Soal 1
Dalam teks tentang kue kacang di bawah, cari kalimat yang diawali "Sensasi wangi". Tuliskan setiap sensasi yang disebut dalam kalimat itu.
Soal 2
Lanjutkan teks tentang kue kacang di bawah, mulai setelah kalimat terakhirnya.

Sepotong Kue Kacang


Hari ini saya belajar dari sepotong kue kacang.
Bahwa dalam hidup, penting untuk bersyukur dan merasa cukup.
Penting untuk tahu kapan berhenti mencari sesuatu yang lebih baik.
Bahwa tidak ada gunanya terobsesi menemukan sesuatu yang sempurna, karena memang tidak ada.



Jadi, setelah bertahun-tahun menguji coba, akhirnya keluarga kami menemukan resep kue kacang yang kami cari: Manis, gurih, lumer di mulut. Ini rasa yang saya cari sejak kecil.

Kue ini tadinya hanya saya temukan setahun sekali, saat bertandang ke rumah Uyut di Sukabumi. Hanya ketika Lebaran dia menampakkan diri.

Dua tahun lalu akhirnya kami sukses mereplika rasa yang diidamkan sejak dulu. Sensasi wangi, renyah, gurih, dan lumer di mulut sukses kami dapatkan setelah mencoba berbagai resep.

Data yang ditampilkan

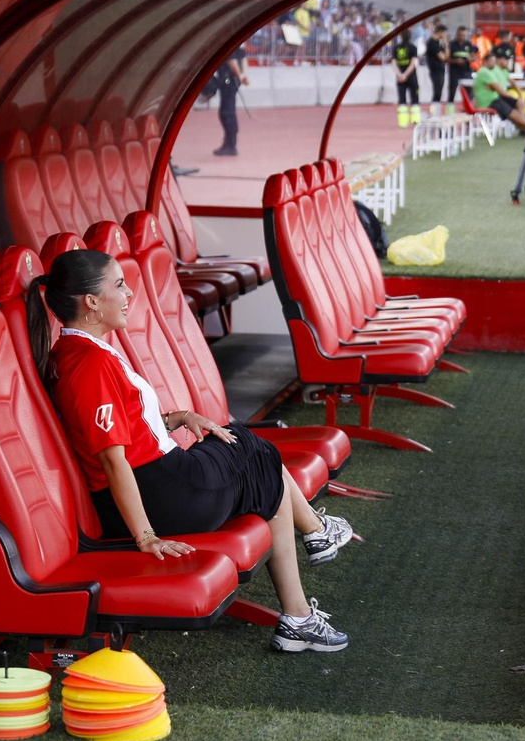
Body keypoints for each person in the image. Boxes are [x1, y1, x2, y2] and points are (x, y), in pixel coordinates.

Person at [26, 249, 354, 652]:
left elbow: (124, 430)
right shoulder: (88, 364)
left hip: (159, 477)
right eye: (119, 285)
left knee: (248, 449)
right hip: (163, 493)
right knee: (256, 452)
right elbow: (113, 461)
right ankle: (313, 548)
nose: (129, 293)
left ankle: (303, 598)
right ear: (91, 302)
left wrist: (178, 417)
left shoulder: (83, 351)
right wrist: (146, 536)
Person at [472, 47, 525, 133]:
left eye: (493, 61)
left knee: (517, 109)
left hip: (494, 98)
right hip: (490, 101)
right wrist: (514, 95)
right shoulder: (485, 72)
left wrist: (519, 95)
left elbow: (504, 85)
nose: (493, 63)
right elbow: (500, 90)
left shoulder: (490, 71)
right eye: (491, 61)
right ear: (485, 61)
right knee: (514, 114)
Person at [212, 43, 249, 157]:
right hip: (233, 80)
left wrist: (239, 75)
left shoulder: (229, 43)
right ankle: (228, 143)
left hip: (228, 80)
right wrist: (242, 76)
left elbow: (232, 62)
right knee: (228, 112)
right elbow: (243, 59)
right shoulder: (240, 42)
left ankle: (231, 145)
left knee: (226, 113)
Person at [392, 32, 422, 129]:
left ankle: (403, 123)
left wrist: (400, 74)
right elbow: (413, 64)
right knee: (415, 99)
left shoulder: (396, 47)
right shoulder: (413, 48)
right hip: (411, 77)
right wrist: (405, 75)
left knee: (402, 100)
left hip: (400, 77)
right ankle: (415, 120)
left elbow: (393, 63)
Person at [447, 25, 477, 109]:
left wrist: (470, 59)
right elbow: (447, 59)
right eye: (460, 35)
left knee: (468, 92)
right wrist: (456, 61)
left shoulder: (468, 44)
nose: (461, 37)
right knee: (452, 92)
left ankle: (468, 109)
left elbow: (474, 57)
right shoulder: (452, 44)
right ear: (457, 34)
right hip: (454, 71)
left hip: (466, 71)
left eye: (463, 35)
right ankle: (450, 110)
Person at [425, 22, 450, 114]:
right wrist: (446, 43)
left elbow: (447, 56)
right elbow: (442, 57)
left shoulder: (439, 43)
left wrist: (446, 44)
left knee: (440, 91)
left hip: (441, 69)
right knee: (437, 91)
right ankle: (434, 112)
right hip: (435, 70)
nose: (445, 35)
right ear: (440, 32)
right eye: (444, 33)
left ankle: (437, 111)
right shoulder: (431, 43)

==

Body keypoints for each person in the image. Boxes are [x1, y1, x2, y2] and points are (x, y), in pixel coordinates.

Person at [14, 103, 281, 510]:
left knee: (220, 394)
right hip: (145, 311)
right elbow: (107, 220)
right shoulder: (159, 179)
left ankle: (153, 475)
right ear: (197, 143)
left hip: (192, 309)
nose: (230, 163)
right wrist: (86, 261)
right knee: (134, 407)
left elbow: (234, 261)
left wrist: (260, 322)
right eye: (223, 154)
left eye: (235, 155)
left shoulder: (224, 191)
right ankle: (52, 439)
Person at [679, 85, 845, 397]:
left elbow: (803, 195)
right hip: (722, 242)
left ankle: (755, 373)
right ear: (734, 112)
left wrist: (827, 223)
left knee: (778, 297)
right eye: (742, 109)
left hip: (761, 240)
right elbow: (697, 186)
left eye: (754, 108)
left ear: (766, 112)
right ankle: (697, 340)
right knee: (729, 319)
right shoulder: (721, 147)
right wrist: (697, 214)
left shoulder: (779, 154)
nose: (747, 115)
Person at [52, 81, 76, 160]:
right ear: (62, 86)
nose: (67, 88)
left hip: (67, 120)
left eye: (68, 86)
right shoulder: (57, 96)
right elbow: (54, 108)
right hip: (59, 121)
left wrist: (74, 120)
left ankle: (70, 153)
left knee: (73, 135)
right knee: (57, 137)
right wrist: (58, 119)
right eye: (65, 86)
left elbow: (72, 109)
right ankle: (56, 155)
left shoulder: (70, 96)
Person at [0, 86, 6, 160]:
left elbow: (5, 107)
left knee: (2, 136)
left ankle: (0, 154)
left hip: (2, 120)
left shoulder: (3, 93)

---

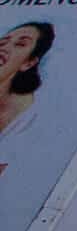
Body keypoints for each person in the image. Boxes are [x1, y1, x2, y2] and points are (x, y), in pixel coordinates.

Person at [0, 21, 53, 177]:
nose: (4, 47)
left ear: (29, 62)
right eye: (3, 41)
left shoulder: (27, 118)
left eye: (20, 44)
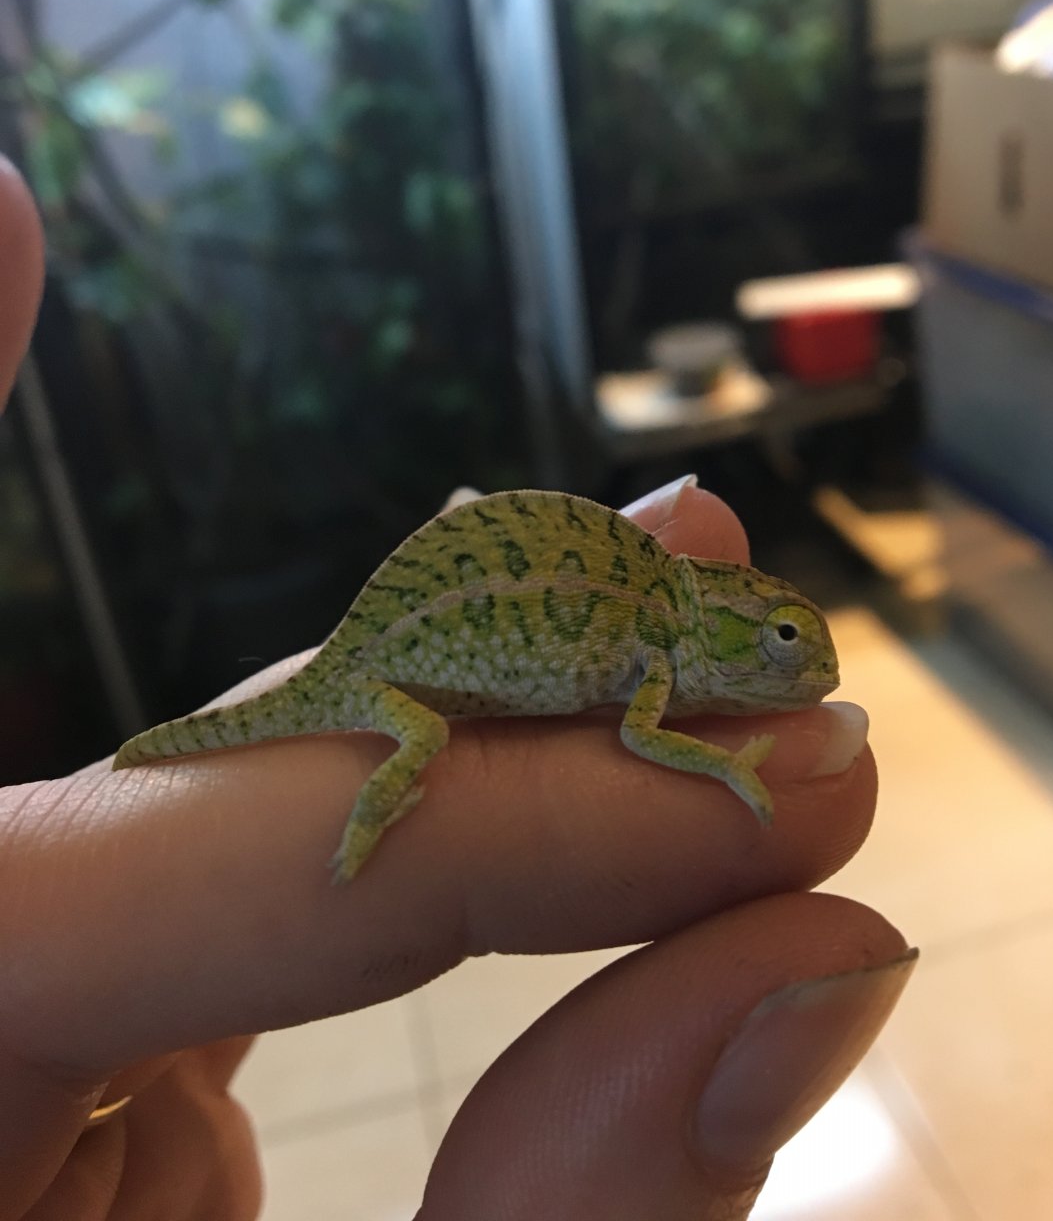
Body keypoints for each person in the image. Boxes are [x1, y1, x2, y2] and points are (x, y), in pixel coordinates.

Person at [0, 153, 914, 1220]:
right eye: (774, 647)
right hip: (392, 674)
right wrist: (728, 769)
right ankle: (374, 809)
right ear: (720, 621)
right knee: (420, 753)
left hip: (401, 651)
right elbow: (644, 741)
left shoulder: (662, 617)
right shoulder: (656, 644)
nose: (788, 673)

Jawaban 1
wangi, renyah, gurih, lumer di mulut

Jawaban 2
Rahasianya sederhana, kue ini ternyata nikmat karena bersahaja. Cukup campurkan minyak, garam, telur, selai kacang, tepung terigu, dan sedikit baking powder. Tak perlu bahan-bahan mewah.

Tahun ini kami membuatnya lagi. Karena hari ini cukup banyak tenggat pekerjaan, saya hanya kebagian mendandani adonannya dengan olesan kuning telur dan taburan wijen sebelum dipanggang.
Saat berbuka puasa tadi kami mencoba hasilnya dengan semangat. Namun, baru satu gigit saya sudah kecewa. Manis dan gurihnya, sih, sama, tapi wangi selai kacang yang sudah saya bayangkan ternyata tertutup oleh bau mentega.

Rupanya ibu saya coba-coba menambahkan mentega ke adonannya. Bahan yang jauh lebih mewah dari minyak goreng, satu pot berukuran 250 gram saja harganya Rp 80.000. Kami hanya pakai sedikit, tentu saja. Untuk kue-kue lain, tambahan mentega ini memang membuat mereka lebih wangi dan nikmat.  Tapi ternyata tambahan barang mewah tadi tak lantas membuat si kue kacang jadi lebih lezat.

Menambahkan sesuatu yang dianggap lebih enak malah merusak rasa yang tadinya sudah memuaskan kami. Obsesi mencari resep yang lebih baik malah mengganggu apa yang sudah ada dan tadinya baik-baik saja.

Saya kemudian menangis di kamar mandi.

Bukan, bukan semata perkara kue kacang. Tapi ini mengingatkan saya akan seseorang yang pergi karena tak puas dengan yang sudah dia miliki: Kami.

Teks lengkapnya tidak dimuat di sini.